• _What you are asked to do_
Print every line of the records below word for word, and leave the pictures out.

Short-answer chart tasks
=== Begin Enclosure ===
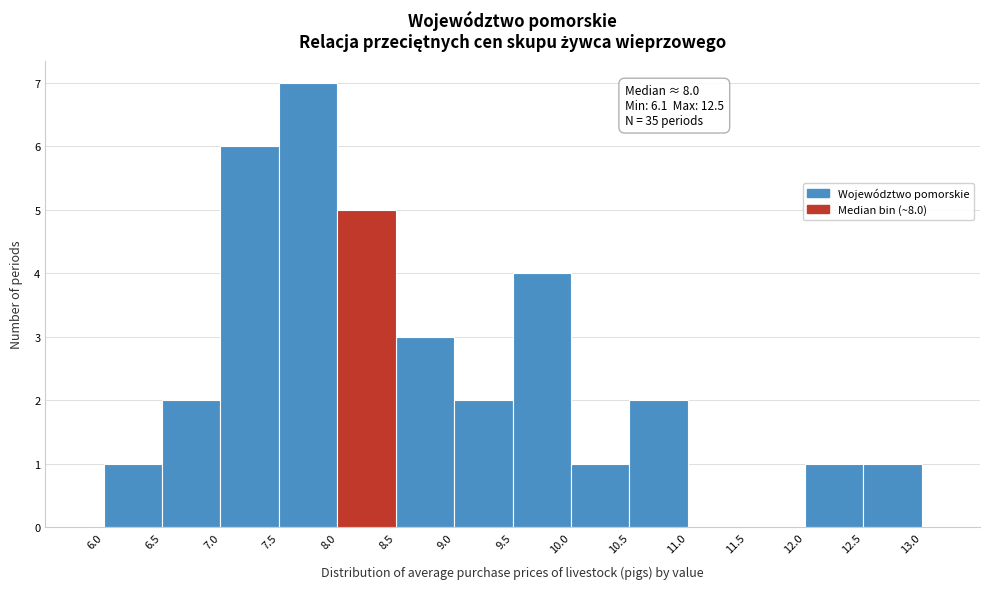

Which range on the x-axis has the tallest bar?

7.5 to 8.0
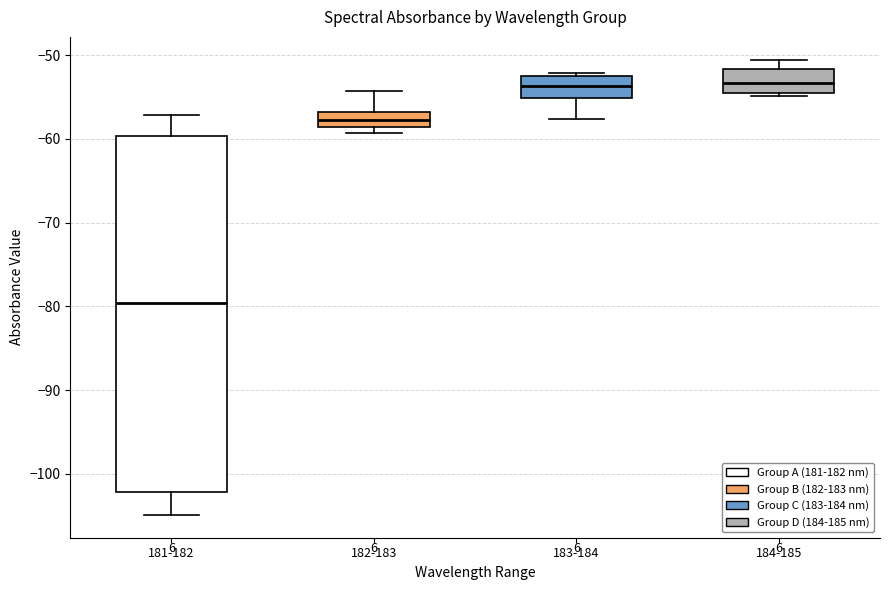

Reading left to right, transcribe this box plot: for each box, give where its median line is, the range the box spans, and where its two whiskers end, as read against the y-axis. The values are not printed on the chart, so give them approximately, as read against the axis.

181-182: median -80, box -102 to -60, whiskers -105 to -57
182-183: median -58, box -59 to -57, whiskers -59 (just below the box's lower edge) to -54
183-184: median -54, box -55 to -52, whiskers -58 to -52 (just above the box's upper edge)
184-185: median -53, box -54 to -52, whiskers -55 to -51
=== End Enclosure ===
• _Task output_
Which range on the x-axis has the tallest bar?

7.5 to 8.0

Reading left to right, transcribe this box plot: for each box, give where its median line is, the range the box spans, and where its two whiskers end, as read against the y-axis. The values are not printed on the chart, so give them approximately, as read against the axis.

181-182: median -80, box -102 to -60, whiskers -105 to -57
182-183: median -58, box -59 to -57, whiskers -59 (just below the box's lower edge) to -54
183-184: median -54, box -55 to -52, whiskers -58 to -52 (just above the box's upper edge)
184-185: median -53, box -54 to -52, whiskers -55 to -51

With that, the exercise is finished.